I am not sure that one can assume that. Julia Newton may not have wanted to waste time editing something produced by therapists designed to save the jobs of therapists when she herself seems to have largely withdrawn from ME research.
Those Newcastle comments had to have come from a therapist who really understands nothing about how you extract evidence from controlled observations.
I like the point that you cannot separate the effect of the personal relationship from the therapy. Which of course means that you cannot know if the therapy works - it might be the personal relationship. You cannot have your cake and eat it I am afraid!
I think you are right, and they may have revealed what's really going on.
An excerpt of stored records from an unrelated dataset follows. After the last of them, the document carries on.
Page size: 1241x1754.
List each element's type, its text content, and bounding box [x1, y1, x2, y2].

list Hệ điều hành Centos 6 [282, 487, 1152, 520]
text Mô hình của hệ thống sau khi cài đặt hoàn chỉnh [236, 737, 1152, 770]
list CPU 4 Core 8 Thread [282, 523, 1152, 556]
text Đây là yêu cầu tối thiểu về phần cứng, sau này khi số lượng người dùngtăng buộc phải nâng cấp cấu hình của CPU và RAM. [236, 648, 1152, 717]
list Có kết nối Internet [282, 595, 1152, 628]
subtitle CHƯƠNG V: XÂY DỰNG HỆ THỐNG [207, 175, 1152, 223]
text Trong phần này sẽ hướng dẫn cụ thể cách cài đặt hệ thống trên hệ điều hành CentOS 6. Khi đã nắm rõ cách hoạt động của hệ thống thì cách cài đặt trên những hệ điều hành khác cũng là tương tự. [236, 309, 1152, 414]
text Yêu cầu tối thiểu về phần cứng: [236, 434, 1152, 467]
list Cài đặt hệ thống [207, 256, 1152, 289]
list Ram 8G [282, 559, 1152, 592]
When patients report a benefit at clinics from a therapy, it's usually because they thought the therapist was nice or supportive.
One of the biggest early sources of "improvement" is the diagnosis itself (i.e., this leads to less confusion and uncertainty, and patients feel some relief, so they may report slightly better on questionnaires as a result).
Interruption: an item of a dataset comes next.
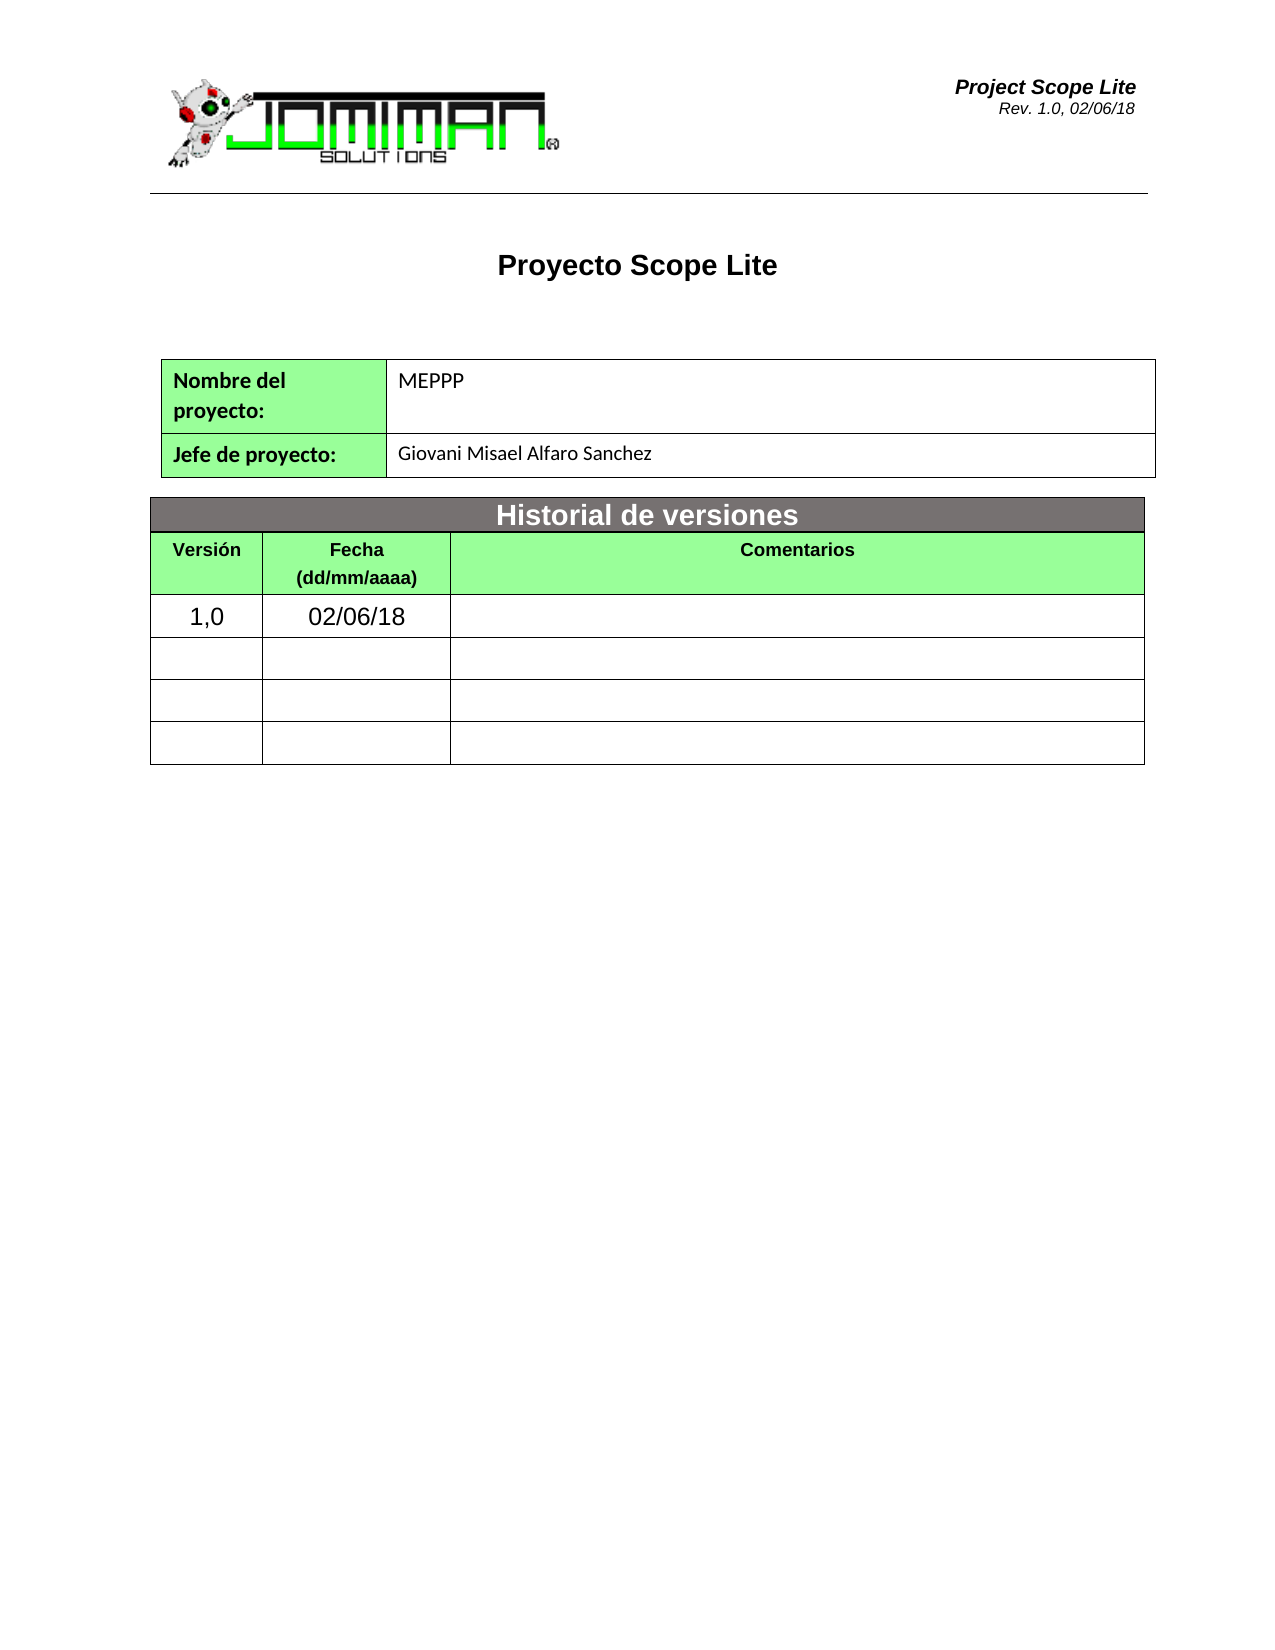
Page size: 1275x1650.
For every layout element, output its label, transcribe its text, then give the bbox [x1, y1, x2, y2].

That may not mean their illness was any better as a result, just that they enjoyed having a nice chat with someone who would listen to them and be sympathetic, and that they benefited from being taken seriously in terms of actually having an illness. (A low bar, I admit.)
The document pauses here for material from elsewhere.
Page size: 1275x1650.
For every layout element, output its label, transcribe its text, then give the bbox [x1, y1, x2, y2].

Of course, there's a flip side: when that relationship breaks down, problems (aside from harms and unfulfilled expectations) might occur as a result.
If the patient doesn't see the therapist as nice or supportive (perhaps because they prefer actual treatment rather than a chat which they may not have the energy for), sympathy can quickly run out.
The patient becomes "one of the bad ones" instead of "one of the good ones" and the therapists might become accusatory and absolutist ("It's my way or the highway!"). Patients can feel abused or disbelieved as a result.
(I think societal bias against disabled people can play a part here, because therapists are just people too. There's a strong narrative of good disabled people who try hard and achieve, and bad disabled people who are scroungers, fakers or just weak.)
Some of the qualitative data I have looked at -- bearing in mind that the same therapists who were rated good by some are rated bad by others -- clearly shows this pattern: the patient wasn't deferential enough, or asked too many questions, and the therapist or clinic suddenly turned hostile. (Maybe their prejudice was reignited.)
Patients who nod, smile, lie and say they're complying with treatment, even when they aren't and/or it doesn't help, seem to fare better than those who outright say "no".